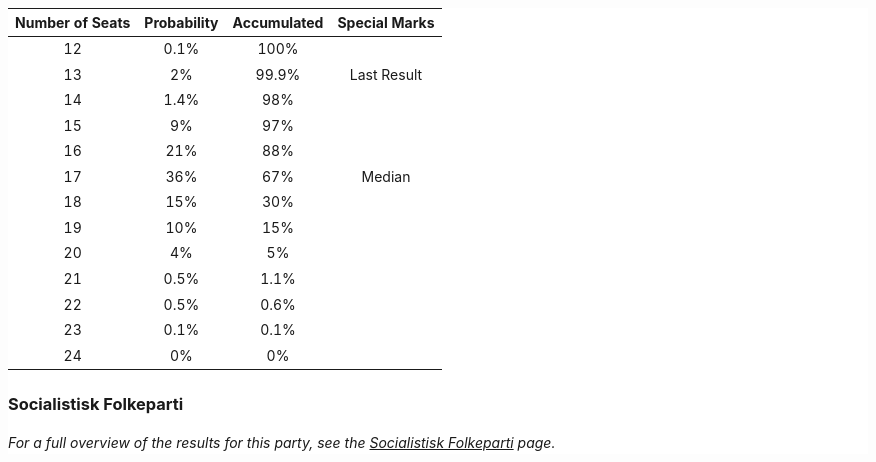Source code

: | Number of Seats | Probability | Accumulated | Special Marks |
|:---------------:|:-----------:|:-----------:|:-------------:|
| 12 | 0.1% | 100% |  |
| 13 | 2% | 99.9% | Last Result |
| 14 | 1.4% | 98% |  |
| 15 | 9% | 97% |  |
| 16 | 21% | 88% |  |
| 17 | 36% | 67% | Median |
| 18 | 15% | 30% |  |
| 19 | 10% | 15% |  |
| 20 | 4% | 5% |  |
| 21 | 0.5% | 1.1% |  |
| 22 | 0.5% | 0.6% |  |
| 23 | 0.1% | 0.1% |  |
| 24 | 0% | 0% |  |

### Socialistisk Folkeparti

*For a full overview of the results for this party, see the [Socialistisk Folkeparti](party-socialistiskfolkeparti.html) page.*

» EXERCISE DESCRIPTION
Copy the data above character for character, and leave the picture out of your copy.

» RESULT OF THIS TASK
Source code

: | Number of Seats | Probability | Accumulated | Special Marks |
|:---------------:|:-----------:|:-----------:|:-------------:|
| 12 | 0.1% | 100% |  |
| 13 | 2% | 99.9% | Last Result |
| 14 | 1.4% | 98% |  |
| 15 | 9% | 97% |  |
| 16 | 21% | 88% |  |
| 17 | 36% | 67% | Median |
| 18 | 15% | 30% |  |
| 19 | 10% | 15% |  |
| 20 | 4% | 5% |  |
| 21 | 0.5% | 1.1% |  |
| 22 | 0.5% | 0.6% |  |
| 23 | 0.1% | 0.1% |  |
| 24 | 0% | 0% |  |

### Socialistisk Folkeparti

*For a full overview of the results for this party, see the [Socialistisk Folkeparti](party-socialistiskfolkeparti.html) page.*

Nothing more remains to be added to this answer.